The sample-wise transfer concept builds on backward transfer (Lopez-Paz & Ranzato, 2017) but localizes it to the sample level with chance adjustment.
Contrasts with LLM forgetting studies: Kotha et al. (2024) argue fine-tuning distorts implicit task inference rather than erasing capability, and Li et al. (2025) propose "temporal forgetting"—the "accessibility versus erasure" stance in this paper aligns with these views.
Insights for practice: When evaluating post-training, use sample-wise comparisons + chance-adjusted reporting + knowledge categorization rather than aggregate scores; be extra vigilant about "pseudo-forgetting" caused by instruction-following degradation during narrow-domain post-training.

Rating¶

Novelty: ⭐⭐⭐⭐ The metric itself (sample-wise + analytical chance-adjustment) is a solid improvement over classic forgetting evaluation; components are simple but well-combined and practical.
Experimental Thoroughness: ⭐⭐⭐⭐⭐ Nearly 30 model pairs, ~100 sub-benchmarks, four post-training mechanisms + merging experiments; coverage is rare for analysis papers, and per-sample logs are open-sourced.

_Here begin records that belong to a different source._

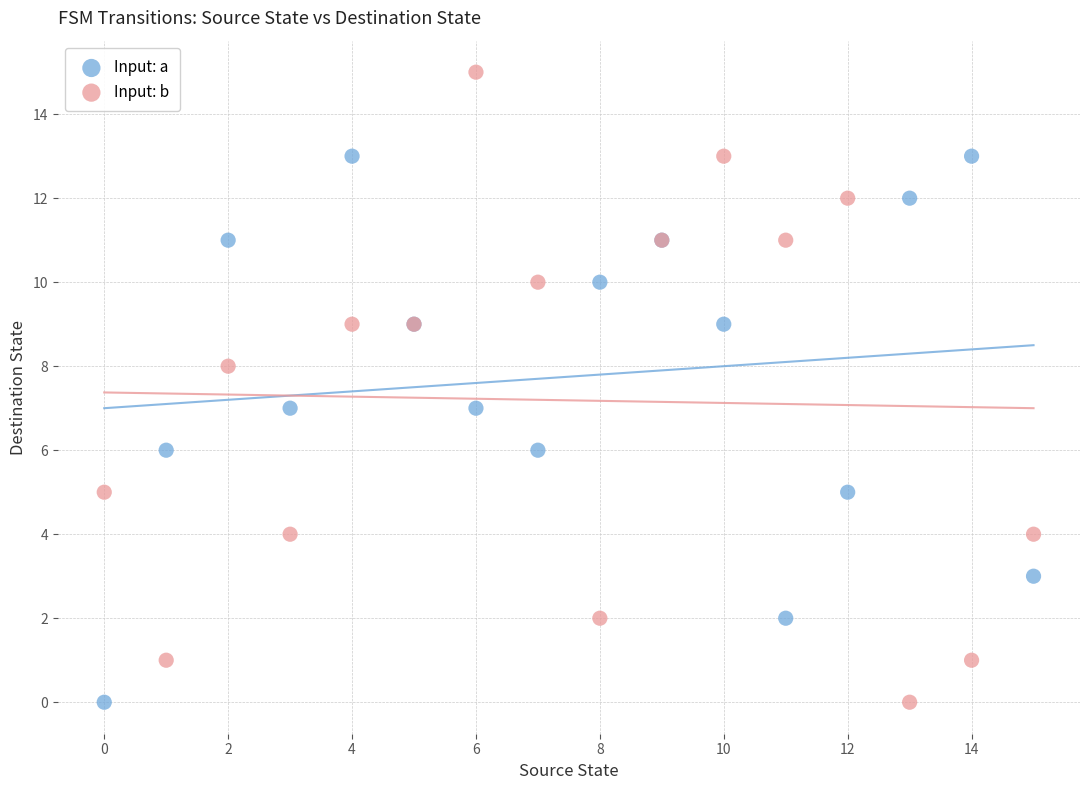

Which series contains the highest Y value?

Input: b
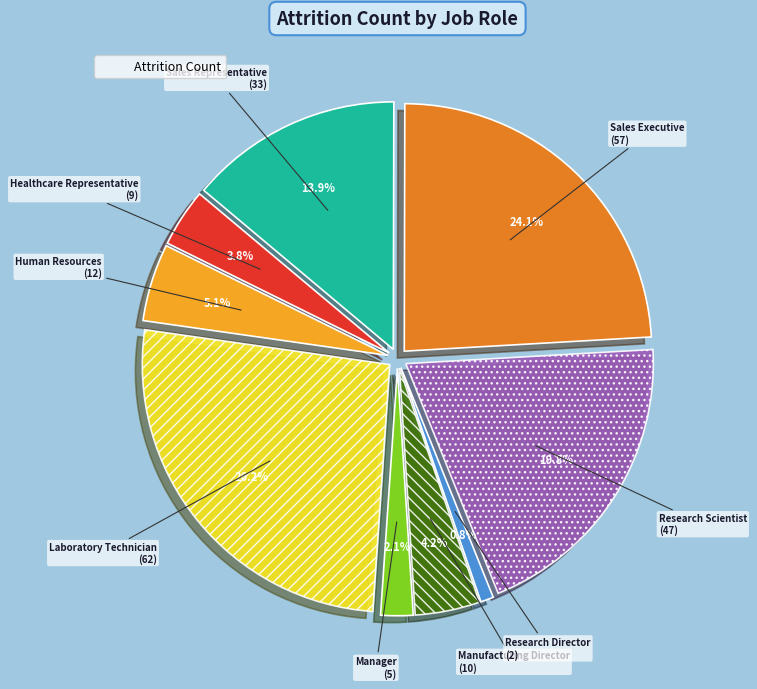

Is it true that Sales Representative is 28% of the pie?

False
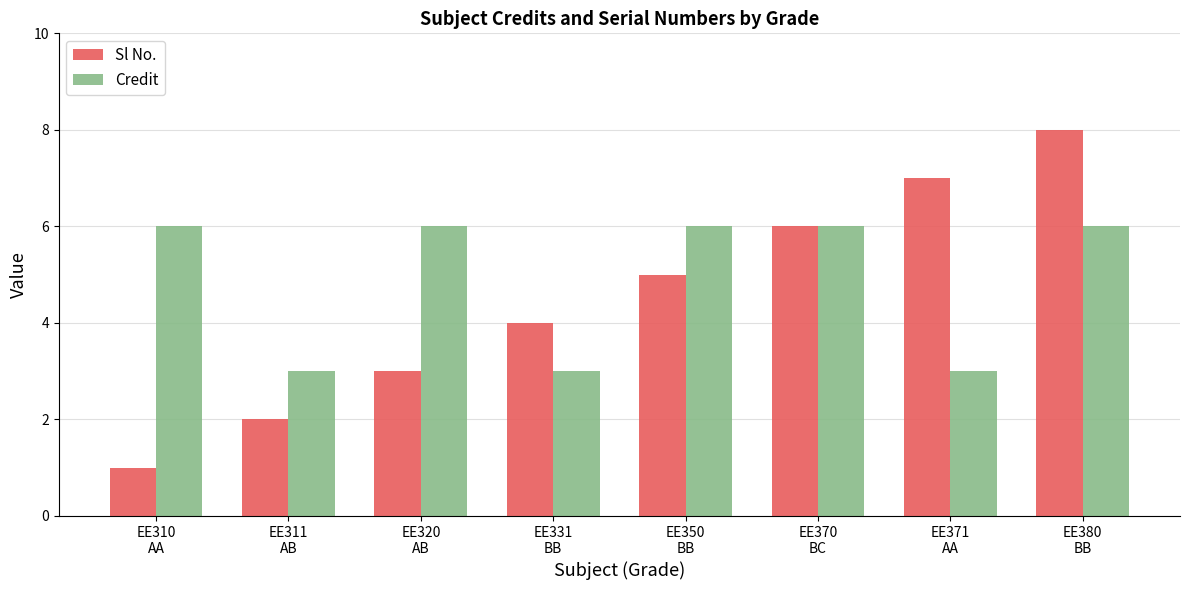

How many bars are there in total?

16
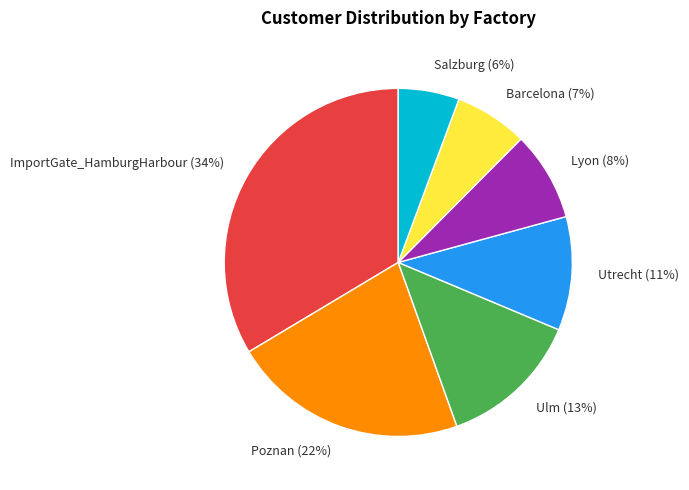

Is there a majority slice in this chart?

No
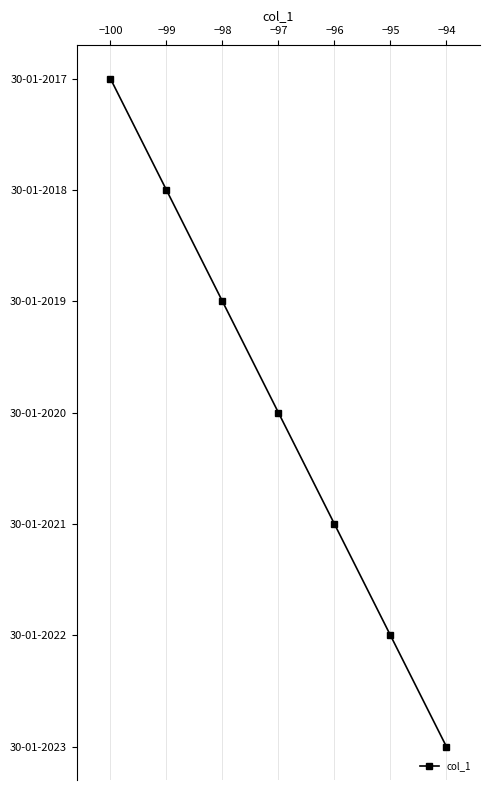

What is the sum of the values at −97 and −99?

4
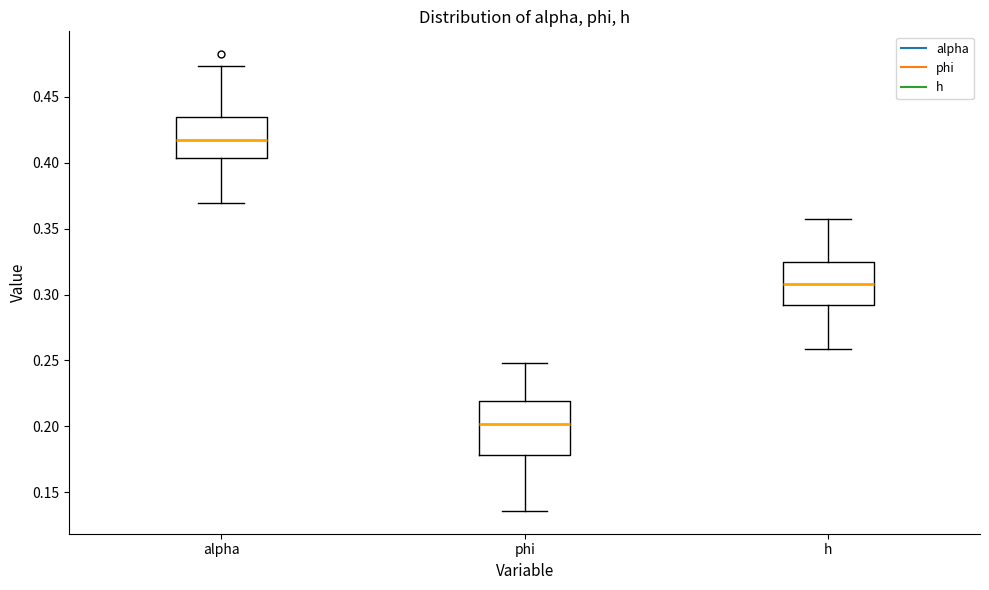

Where does the lower whisker of the box for h end on the y-axis? The values are not printed on the chart, so give them approximately, as read against the axis.

0.260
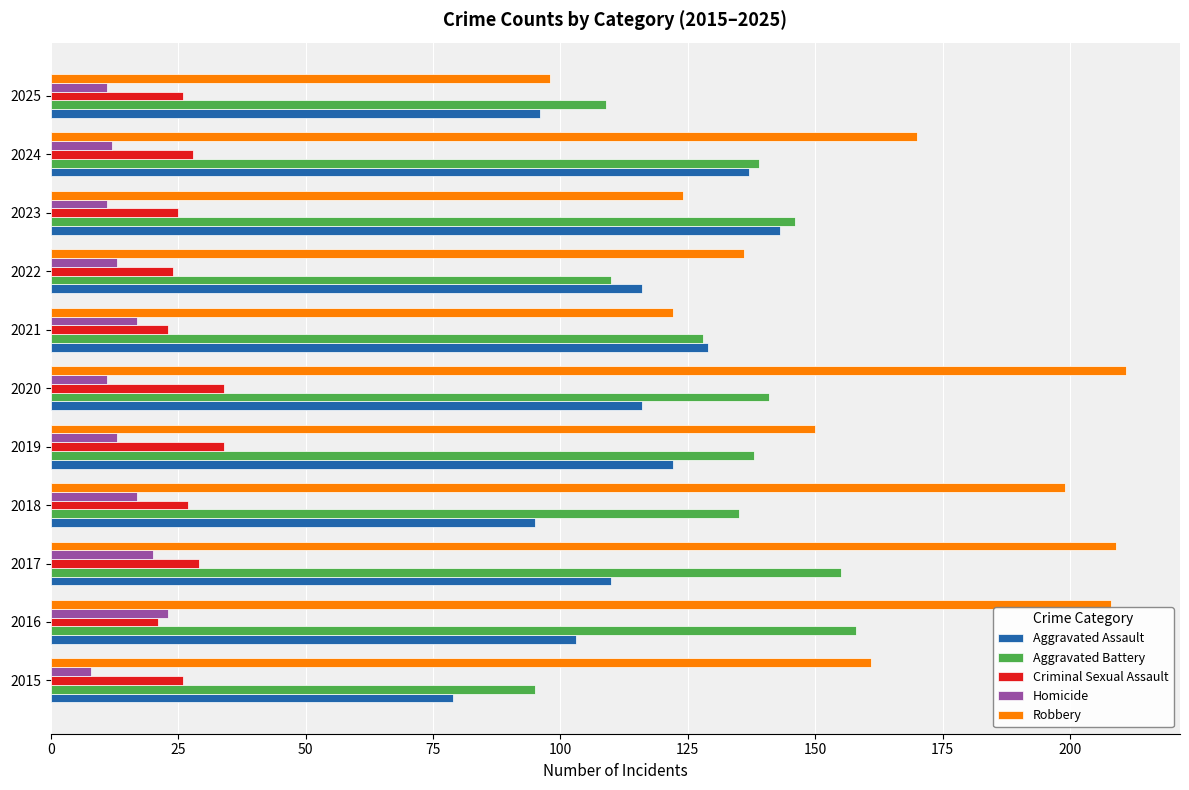

At which label is Aggravated Assault closest to 111?

2017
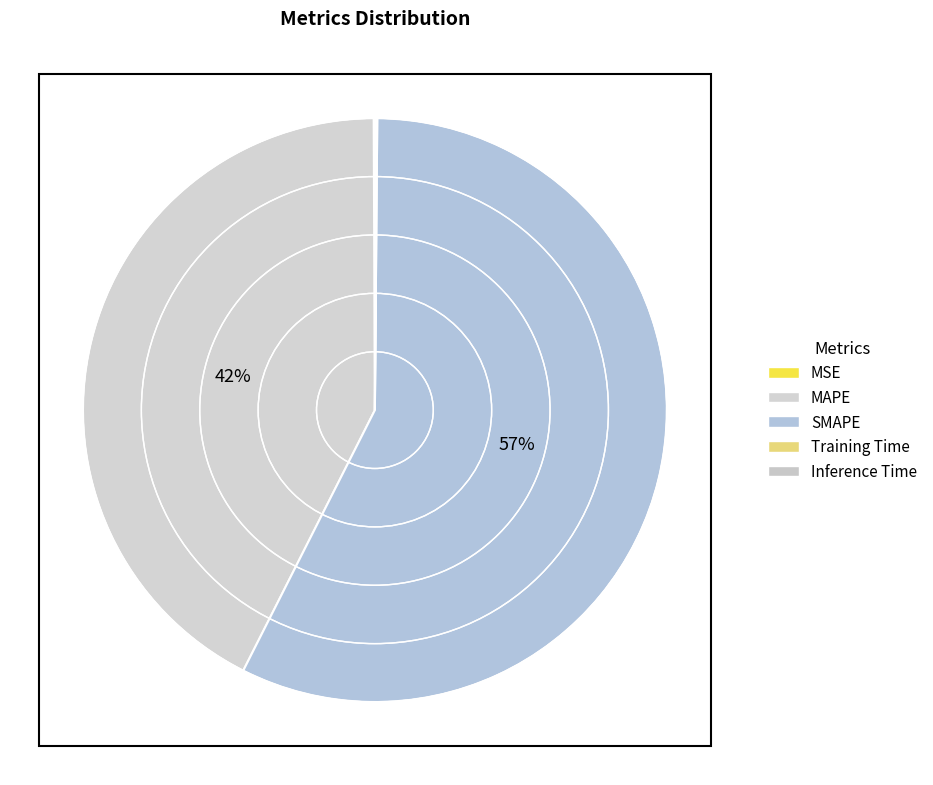

Which category has the smallest portion of the pie?

Training Time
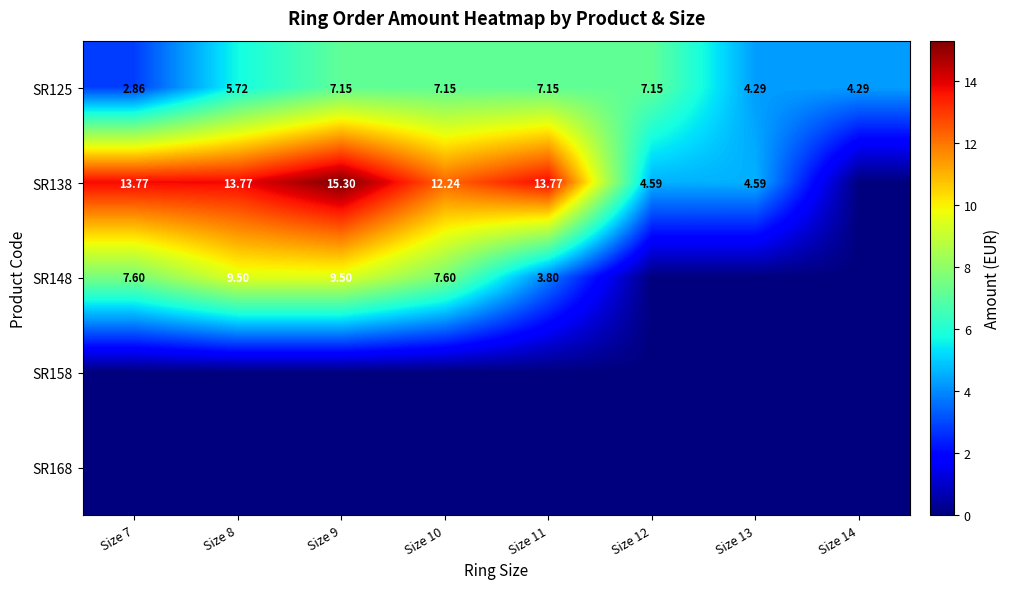

How many categories are shown in the chart?

8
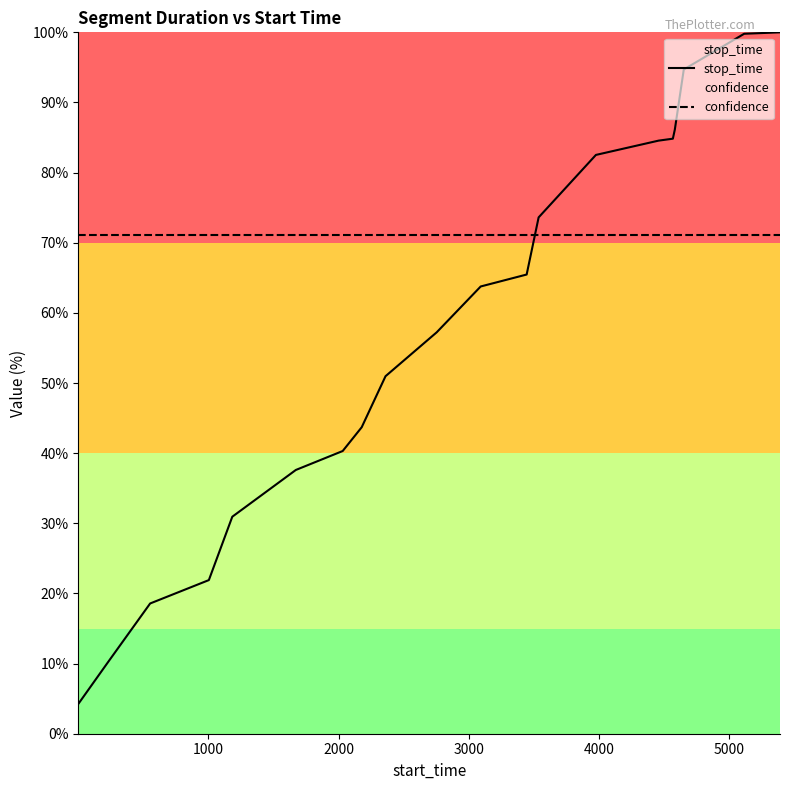

List the series in order of their overall mean, highest first.

confidence, stop_time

Writing Quality: ⭐⭐⭐⭐ Problem motivation is clear, formula derivations are clean, and takeaways are prominent; figures depend heavily on text descriptions, making it slightly difficult for text-only readers.
Value: ⭐⭐⭐⭐⭐ Provides a reproducible quantitative answer and toolkit for the critical practical question of whether scaling post-training erodes world knowledge, offering direct guidance for pipeline design and CL research.